Big Data analysis seeks to take advantage of the vast quantities of digital data we (whether governments, companies or individuals) post on the internet every day. The digital data is collected and then analysed to identify trends and patterns which can help shape the decisions taken by governments or companies. Such decisions can range from whether to give a prisoner bail or grant a client a mortgage to designing commercial and marketing strategies. There is even discussion of introducing Big Data Analysis to foreign ministries to support foreign policy analysis.

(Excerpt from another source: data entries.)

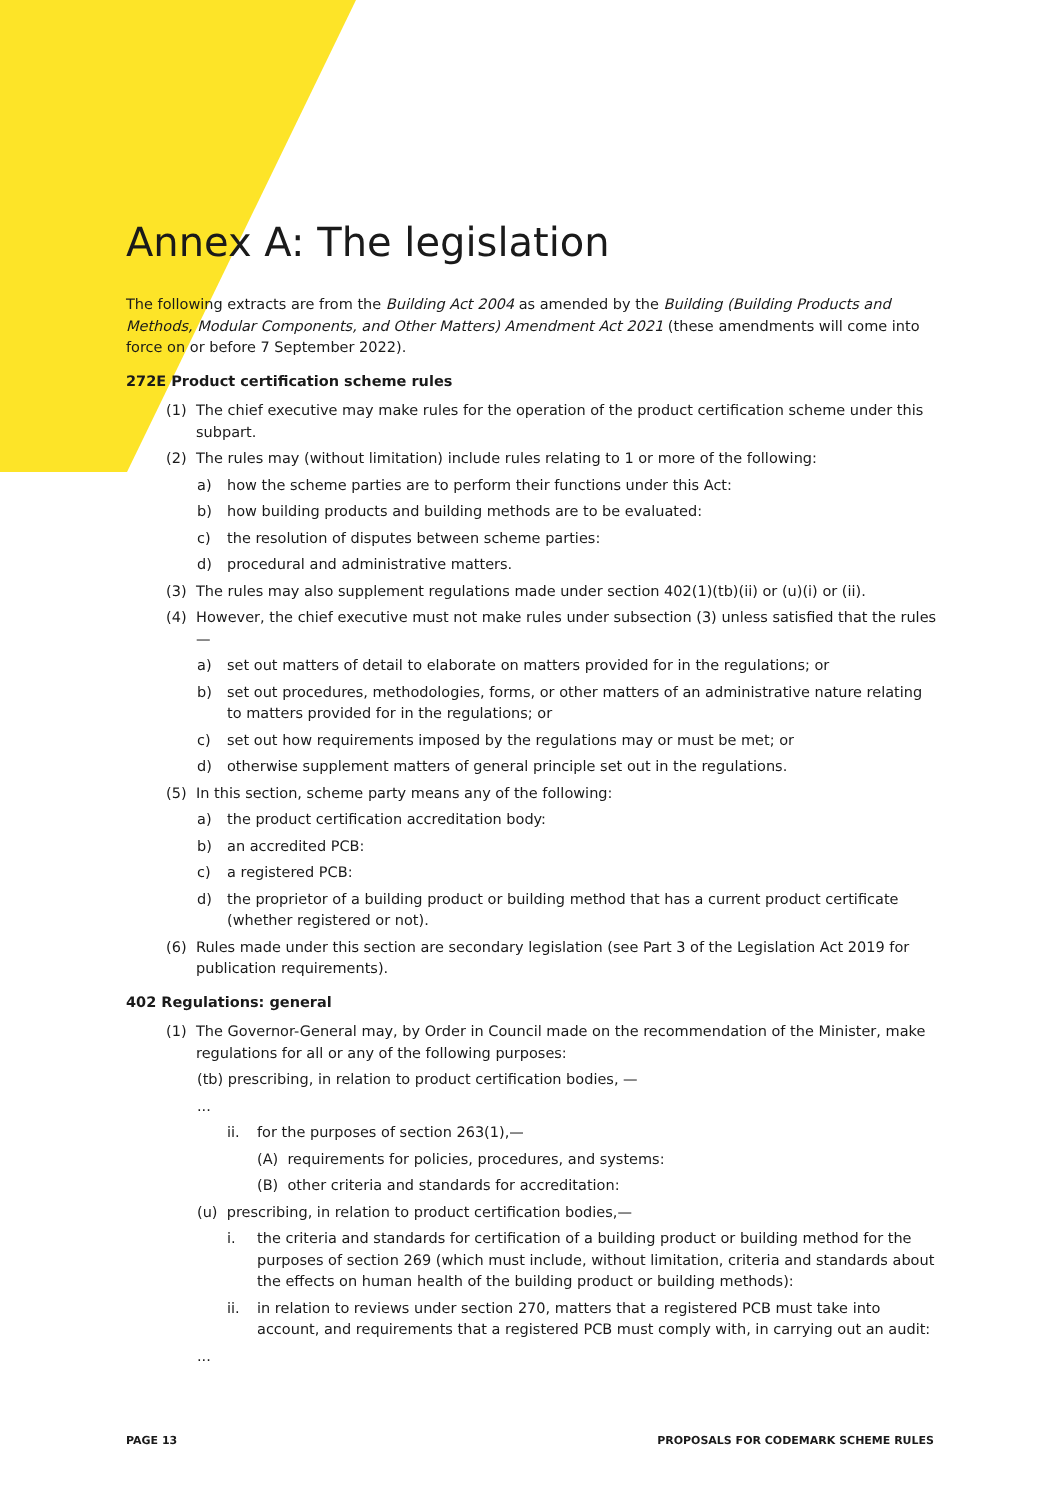Annex A: The legislation
The following extracts are from the Building Act 2004 as amended by the Building (Building Products and Methods, Modular Components, and Other Matters) Amendment Act 2021 (these amendments will come into force on or before 7 September 2022).
272E Product certification scheme rules
(1) The chief executive may make rules for the operation of the product certification scheme under this subpart.
(2) The rules may (without limitation) include rules relating to 1 or more of the following:
a) how the scheme parties are to perform their functions under this Act:
b) how building products and building methods are to be evaluated:
c) the resolution of disputes between scheme parties:
d) procedural and administrative matters.
(3) The rules may also supplement regulations made under section 402(1)(tb)(ii) or (u)(i) or (ii).
(4) However, the chief executive must not make rules under subsection (3) unless satisfied that the rules—
a) set out matters of detail to elaborate on matters provided for in the regulations; or
b) set out procedures, methodologies, forms, or other matters of an administrative nature relating to matters provided for in the regulations; or
c) set out how requirements imposed by the regulations may or must be met; or
d) otherwise supplement matters of general principle set out in the regulations.
(5) In this section, scheme party means any of the following:
a) the product certification accreditation body:
b) an accredited PCB:
c) a registered PCB:
d) the proprietor of a building product or building method that has a current product certificate (whether registered or not).
(6) Rules made under this section are secondary legislation (see Part 3 of the Legislation Act 2019 for publication requirements).
402 Regulations: general
(1) The Governor-General may, by Order in Council made on the recommendation of the Minister, make regulations for all or any of the following purposes:
(tb) prescribing, in relation to product certification bodies, —
...
ii. for the purposes of section 263(1),—
(A) requirements for policies, procedures, and systems:
(B) other criteria and standards for accreditation:
(u) prescribing, in relation to product certification bodies,—
i. the criteria and standards for certification of a building product or building method for the purposes of section 269 (which must include, without limitation, criteria and standards about the effects on human health of the building product or building methods):
ii. in relation to reviews under section 270, matters that a registered PCB must take into account, and requirements that a registered PCB must comply with, in carrying out an audit:
...
PAGE 13 PROPOSALS FOR CODEMARK SCHEME RULES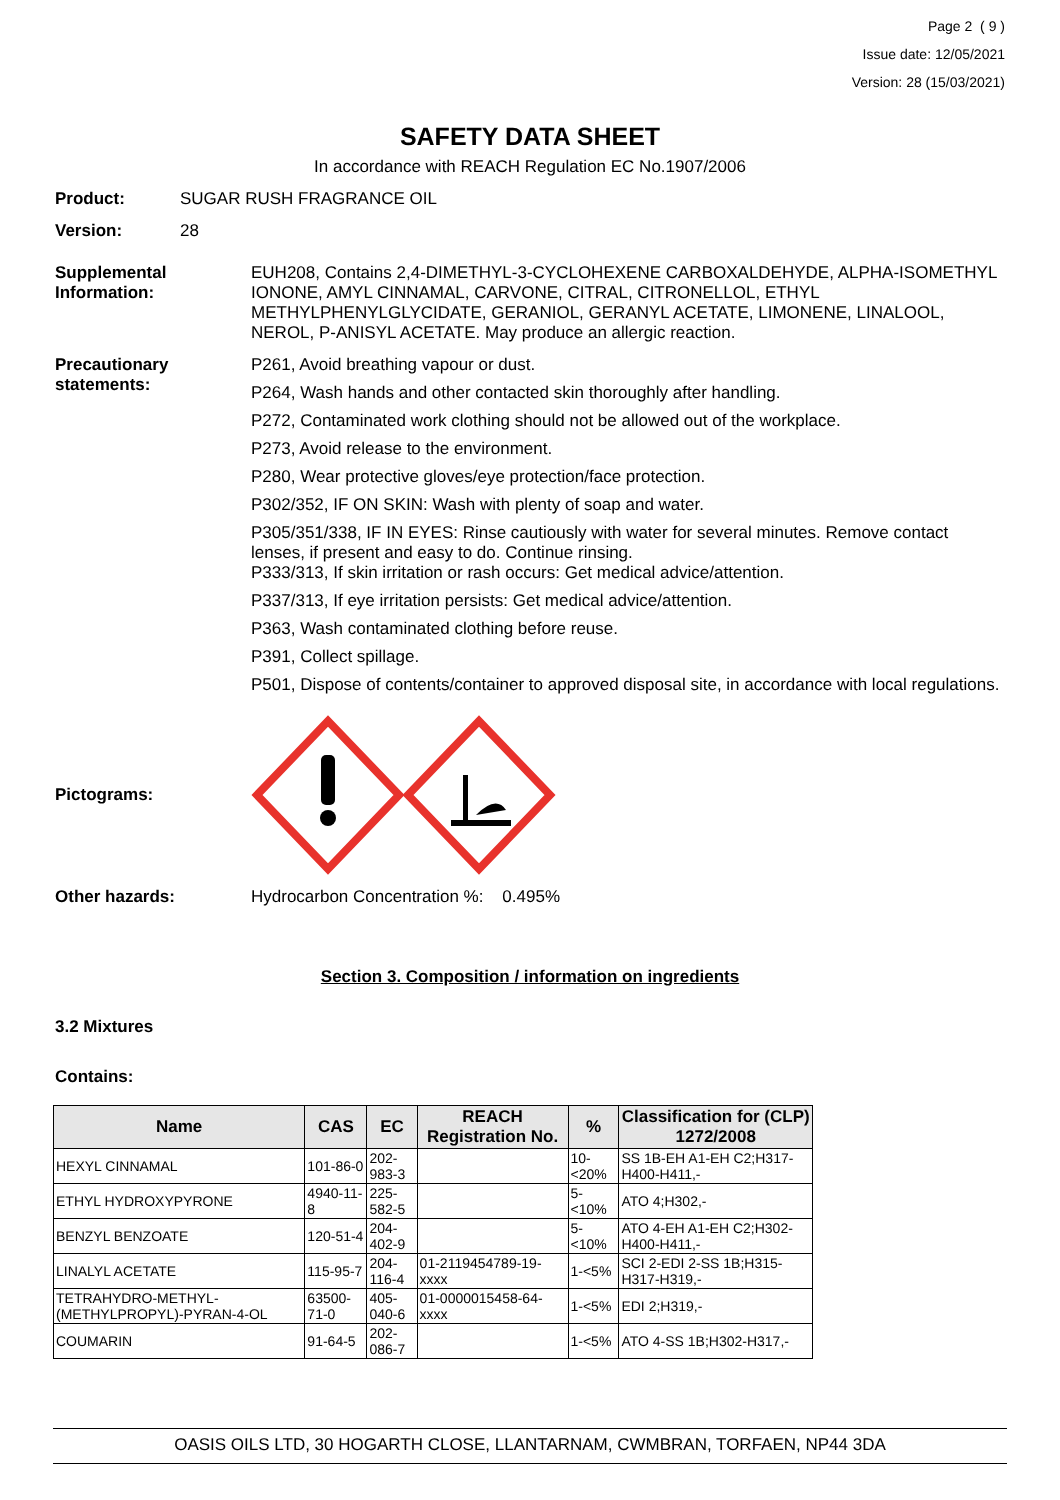Page 2 ( 9 )
Issue date: 12/05/2021
Version: 28 (15/03/2021)
SAFETY DATA SHEET
In accordance with REACH Regulation EC No.1907/2006
Product: SUGAR RUSH FRAGRANCE OIL
Version: 28
Supplemental Information:
EUH208, Contains 2,4-DIMETHYL-3-CYCLOHEXENE CARBOXALDEHYDE, ALPHA-ISOMETHYL IONONE, AMYL CINNAMAL, CARVONE, CITRAL, CITRONELLOL, ETHYL METHYLPHENYLGLYCIDATE, GERANIOL, GERANYL ACETATE, LIMONENE, LINALOOL, NEROL, P-ANISYL ACETATE. May produce an allergic reaction.
Precautionary statements:
P261, Avoid breathing vapour or dust.
P264, Wash hands and other contacted skin thoroughly after handling.
P272, Contaminated work clothing should not be allowed out of the workplace.
P273, Avoid release to the environment.
P280, Wear protective gloves/eye protection/face protection.
P302/352, IF ON SKIN: Wash with plenty of soap and water.
P305/351/338, IF IN EYES: Rinse cautiously with water for several minutes. Remove contact lenses, if present and easy to do. Continue rinsing.
P333/313, If skin irritation or rash occurs: Get medical advice/attention.
P337/313, If eye irritation persists: Get medical advice/attention.
P363, Wash contaminated clothing before reuse.
P391, Collect spillage.
P501, Dispose of contents/container to approved disposal site, in accordance with local regulations.
Pictograms:
Other hazards: Hydrocarbon Concentration %: 0.495%
Section 3. Composition / information on ingredients
3.2 Mixtures
Contains:
| Name | CAS | EC | REACH Registration No. | % | Classification for (CLP) 1272/2008 |
| --- | --- | --- | --- | --- | --- |
| HEXYL CINNAMAL | 101-86-0 | 202-983-3 | | 10-<20% | SS 1B-EH A1-EH C2;H317-H400-H411,- |
| ETHYL HYDROXYPYRONE | 4940-11-8 | 225-582-5 | | 5-<10% | ATO 4;H302,- |
| BENZYL BENZOATE | 120-51-4 | 204-402-9 | | 5-<10% | ATO 4-EH A1-EH C2;H302-H400-H411,- |
| LINALYL ACETATE | 115-95-7 | 204-116-4 | 01-2119454789-19-xxxx | 1-<5% | SCI 2-EDI 2-SS 1B;H315-H317-H319,- |
| TETRAHYDRO-METHYL-(METHYLPROPYL)-PYRAN-4-OL | 63500-71-0 | 405-040-6 | 01-0000015458-64-xxxx | 1-<5% | EDI 2;H319,- |
| COUMARIN | 91-64-5 | 202-086-7 | | 1-<5% | ATO 4-SS 1B;H302-H317,- |
OASIS OILS LTD, 30 HOGARTH CLOSE, LLANTARNAM, CWMBRAN, TORFAEN, NP44 3DA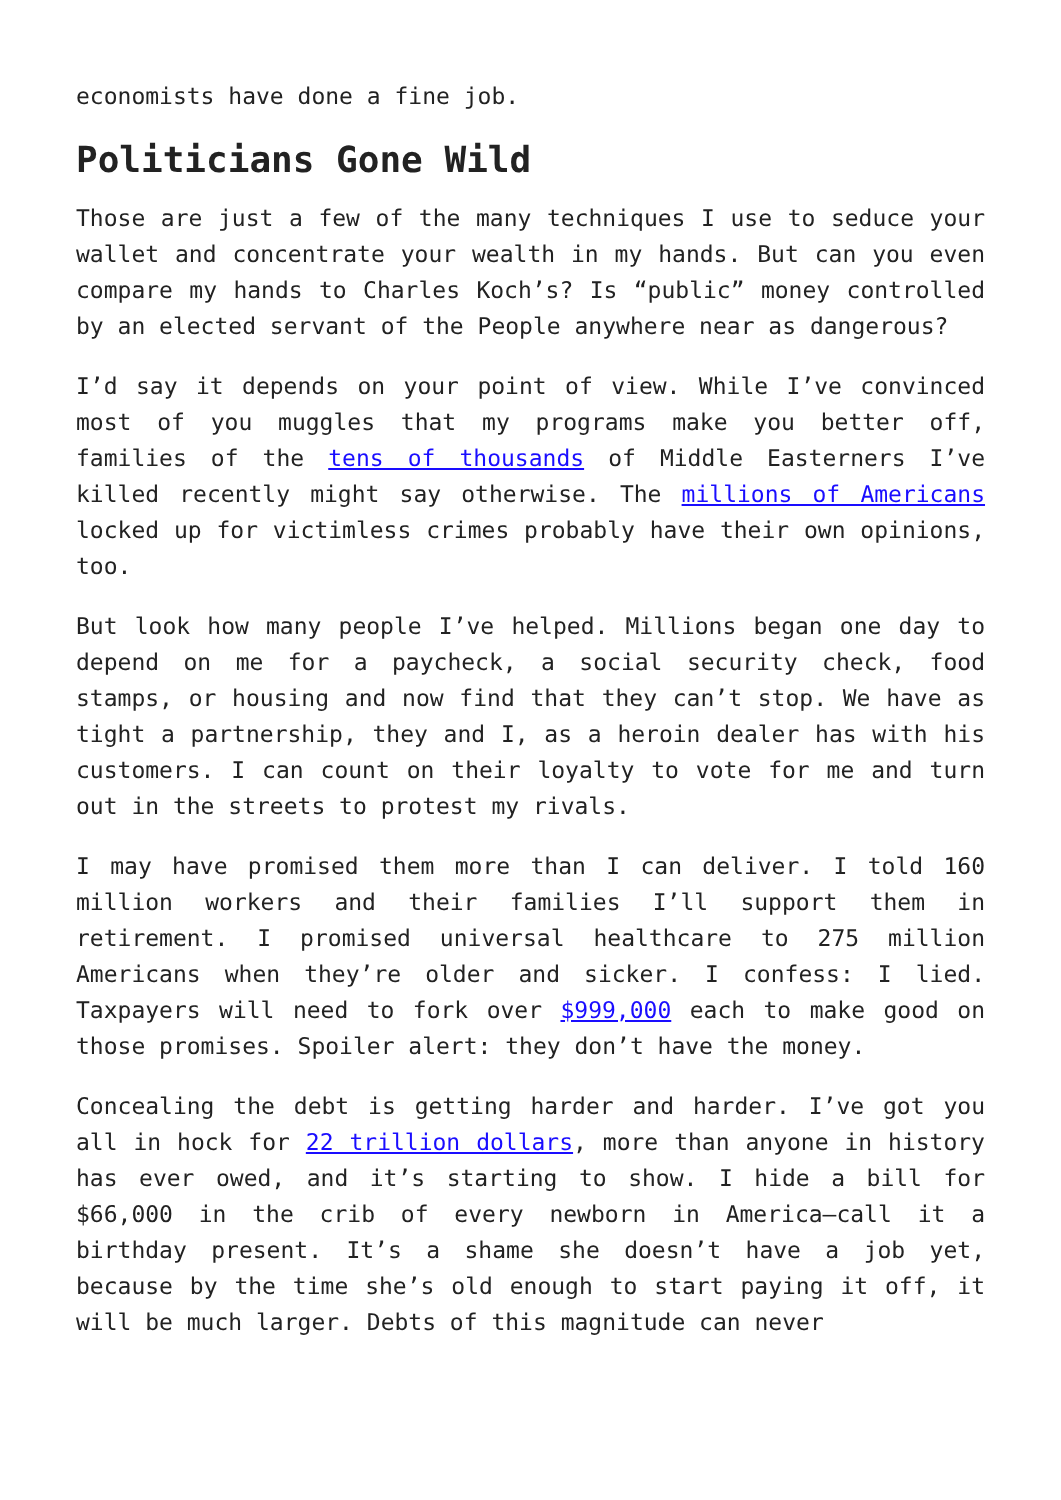economists have done a fine job.
Politicians Gone Wild
Those are just a few of the many techniques I use to seduce your wallet and concentrate your wealth in my hands. But can you even compare my hands to Charles Koch’s? Is “public” money controlled by an elected servant of the People anywhere near as dangerous?
I’d say it depends on your point of view. While I’ve convinced most of you muggles that my programs make you better off, families of the tens of thousands of Middle Easterners I’ve killed recently might say otherwise. The millions of Americans locked up for victimless crimes probably have their own opinions, too.
But look how many people I’ve helped. Millions began one day to depend on me for a paycheck, a social security check, food stamps, or housing and now find that they can’t stop. We have as tight a partnership, they and I, as a heroin dealer has with his customers. I can count on their loyalty to vote for me and turn out in the streets to protest my rivals.
I may have promised them more than I can deliver. I told 160 million workers and their families I’ll support them in retirement. I promised universal healthcare to 275 million Americans when they’re older and sicker. I confess: I lied. Taxpayers will need to fork over $999,000 each to make good on those promises. Spoiler alert: they don’t have the money.
Concealing the debt is getting harder and harder. I’ve got you all in hock for 22 trillion dollars, more than anyone in history has ever owed, and it’s starting to show. I hide a bill for $66,000 in the crib of every newborn in America—call it a birthday present. It’s a shame she doesn’t have a job yet, because by the time she’s old enough to start paying it off, it will be much larger. Debts of this magnitude can never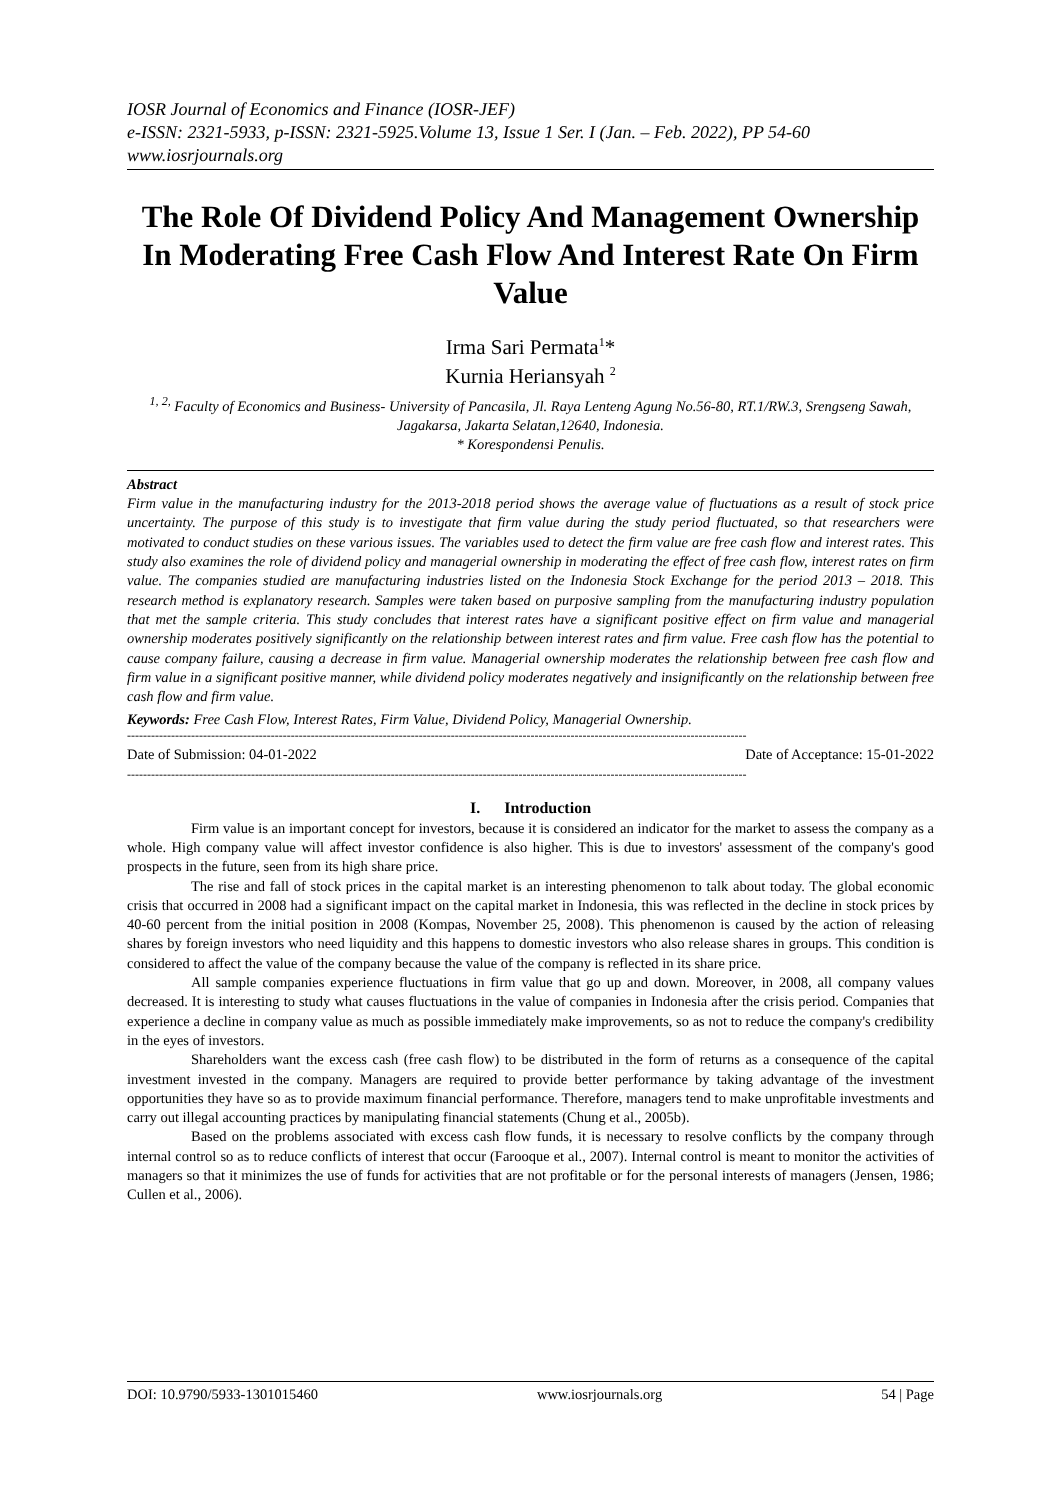IOSR Journal of Economics and Finance (IOSR-JEF)
e-ISSN: 2321-5933, p-ISSN: 2321-5925.Volume 13, Issue 1 Ser. I (Jan. – Feb. 2022), PP 54-60
www.iosrjournals.org
The Role Of Dividend Policy And Management Ownership In Moderating Free Cash Flow And Interest Rate On Firm Value
Irma Sari Permata<sup>1</sup>*
Kurnia Heriansyah <sup>2</sup>
<sup>1, 2,</sup> Faculty of Economics and Business- University of Pancasila, Jl. Raya Lenteng Agung No.56-80, RT.1/RW.3, Srengseng Sawah, Jagakarsa, Jakarta Selatan,12640, Indonesia.
* Korespondensi Penulis.
Abstract
Firm value in the manufacturing industry for the 2013-2018 period shows the average value of fluctuations as a result of stock price uncertainty. The purpose of this study is to investigate that firm value during the study period fluctuated, so that researchers were motivated to conduct studies on these various issues. The variables used to detect the firm value are free cash flow and interest rates. This study also examines the role of dividend policy and managerial ownership in moderating the effect of free cash flow, interest rates on firm value. The companies studied are manufacturing industries listed on the Indonesia Stock Exchange for the period 2013 – 2018. This research method is explanatory research. Samples were taken based on purposive sampling from the manufacturing industry population that met the sample criteria. This study concludes that interest rates have a significant positive effect on firm value and managerial ownership moderates positively significantly on the relationship between interest rates and firm value. Free cash flow has the potential to cause company failure, causing a decrease in firm value. Managerial ownership moderates the relationship between free cash flow and firm value in a significant positive manner, while dividend policy moderates negatively and insignificantly on the relationship between free cash flow and firm value.
Keywords: Free Cash Flow, Interest Rates, Firm Value, Dividend Policy, Managerial Ownership.
-----------------------------------------------------------------------------------------------------------------------------------------------------------
Date of Submission: 04-01-2022 Date of Acceptance: 15-01-2022
-----------------------------------------------------------------------------------------------------------------------------------------------------------
I. Introduction
Firm value is an important concept for investors, because it is considered an indicator for the market to assess the company as a whole. High company value will affect investor confidence is also higher. This is due to investors' assessment of the company's good prospects in the future, seen from its high share price.
The rise and fall of stock prices in the capital market is an interesting phenomenon to talk about today. The global economic crisis that occurred in 2008 had a significant impact on the capital market in Indonesia, this was reflected in the decline in stock prices by 40-60 percent from the initial position in 2008 (Kompas, November 25, 2008). This phenomenon is caused by the action of releasing shares by foreign investors who need liquidity and this happens to domestic investors who also release shares in groups. This condition is considered to affect the value of the company because the value of the company is reflected in its share price.
All sample companies experience fluctuations in firm value that go up and down. Moreover, in 2008, all company values decreased. It is interesting to study what causes fluctuations in the value of companies in Indonesia after the crisis period. Companies that experience a decline in company value as much as possible immediately make improvements, so as not to reduce the company's credibility in the eyes of investors.
Shareholders want the excess cash (free cash flow) to be distributed in the form of returns as a consequence of the capital investment invested in the company. Managers are required to provide better performance by taking advantage of the investment opportunities they have so as to provide maximum financial performance. Therefore, managers tend to make unprofitable investments and carry out illegal accounting practices by manipulating financial statements (Chung et al., 2005b).
Based on the problems associated with excess cash flow funds, it is necessary to resolve conflicts by the company through internal control so as to reduce conflicts of interest that occur (Farooque et al., 2007). Internal control is meant to monitor the activities of managers so that it minimizes the use of funds for activities that are not profitable or for the personal interests of managers (Jensen, 1986; Cullen et al., 2006).
DOI: 10.9790/5933-1301015460 www.iosrjournals.org 54 | Page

Because Big Data analysis is carried out by computers, based on the massive collection of digital data, executives and policy makers live under the illusion that Big Data analysis is objective and necessarily accurate. But it is an illusion. The actual Big Data analysis is carried out by algorithms designed by data scientists. The algorithms reflect the epistemological biases and prejudices of their designers. The algorithm designers are computer data experts, but often know little about the issues to which their algorithms are being applied. The decision makers using the Big Data understand little, if anything, about the algorithms on which that Big Data analysis depends. This can result in perverse outcomes.
We have been here before, with the mathematical models used to support investment decisions. These highly complex models are designed by mathematicians and physicists who understand little about how economies function. They drive investment decisions by bank and investment fund executives who understand nothing about mathematical models. It is unlikely that the modellers and executives would even be able to communicate with each other, so different is their understanding of the world.
The common feature of these models is that they assume a normal distribution of risk or variation. A normal distribution, which readers will recall from the bell charts at school, is a good way of thinking about things like human height. The heights of individuals tend to cluster around average heights for men and women. Some are taller than the average and some shorter. But no-one is 3m tall. There are extremes that can be ignored. Unfortunately, the distribution of events in complex systems (like stock markets and economies) do not follow a normal distribution, but a power law distribution. In a power law distribution, small events or variations occur frequently, but major events or variations do occur, albeit not often. 3m men and women do occur, just not very often.
However, power law distributions do not allow predictions and normal distributions do. So normal distributions remain at the core of economic modelling. Modellers would argue that most of the time this does not matter, as most of the time events and fluctuations, in markets and the economy, follow a normal distribution. Most of the time there are no 3m men or women. But when models based on normal distribution do fail, they do so spectacularly. When the model for option pricing underlying the hedge fund Long Term Capital Management failed to predict the Russian default in 1998, the fund’s collapse nearly took the global economy with it. Nevertheless such economic models continue to be used and played their part in the 2008 financial crisis. Fund managers’ failure to understand the flaws in the models their investment decisions were based on left them unaware of the risks they were taking.
Similar problems could arise with Big Data analysis. And it may be about to get worse. Machine learning is removing humans from the design of the algorithms. Machine learning feeds massive quantities of data to a neural network, which then designs its own algorithm, teaching itself from the data. This approach allowed the AlphaGo programme to defeat the world´s human Go champion. However, counter-intuitively, this does not increase the objectivity of the algorithm. Bias and prejudice are now introduced with the data fed to the neural network to allow the “machine to learn”. Crap data in, crap learning out. There is another problem. With a human algorithm designer, executives can at least try to interrogate him about his thinking, even if the answers may be hard to understand. With machine learning there is no-one to interrogate. Experience with machine learning algorithms playing chess and GO demonstrates that such programmes think in very different ways to humans. In other words, we have no real idea of how the computer designed its algorithm.
Companies and governments will inevitably adopt Big Data analysis, and other artificial intelligence and machine learning tools. But in doing so, executives and decision makers must understand the limitations and dangers of the underlying algorithms, and not become over-dependent on tools they do not understand.